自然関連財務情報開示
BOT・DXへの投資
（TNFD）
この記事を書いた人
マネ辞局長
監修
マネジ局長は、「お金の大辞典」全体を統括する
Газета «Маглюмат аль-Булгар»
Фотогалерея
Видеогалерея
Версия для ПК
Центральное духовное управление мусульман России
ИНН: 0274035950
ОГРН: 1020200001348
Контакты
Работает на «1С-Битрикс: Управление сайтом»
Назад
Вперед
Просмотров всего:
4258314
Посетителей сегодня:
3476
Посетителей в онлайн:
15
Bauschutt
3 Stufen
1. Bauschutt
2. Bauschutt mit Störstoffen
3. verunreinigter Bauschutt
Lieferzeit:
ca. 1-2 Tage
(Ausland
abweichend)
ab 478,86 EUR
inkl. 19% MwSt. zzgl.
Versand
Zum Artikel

● **WHAT TO WORK ON**
Please copy the data above in its entirety, exactly as written.

● **REPLY**
自然関連財務情報開示
BOT・DXへの投資
（TNFD）
この記事を書いた人
マネ辞局長
監修
マネジ局長は、「お金の大辞典」全体を統括する
Газета «Маглюмат аль-Булгар»
Фотогалерея
Видеогалерея
Версия для ПК
Центральное духовное управление мусульман России
ИНН: 0274035950
ОГРН: 1020200001348
Контакты
Работает на «1С-Битрикс: Управление сайтом»
Назад
Вперед
Просмотров всего:
4258314
Посетителей сегодня:
3476
Посетителей в онлайн:
15
Bauschutt
3 Stufen
1. Bauschutt
2. Bauschutt mit Störstoffen
3. verunreinigter Bauschutt
Lieferzeit:
ca. 1-2 Tage
(Ausland
abweichend)
ab 478,86 EUR
inkl. 19% MwSt. zzgl.
Versand
Zum Artikel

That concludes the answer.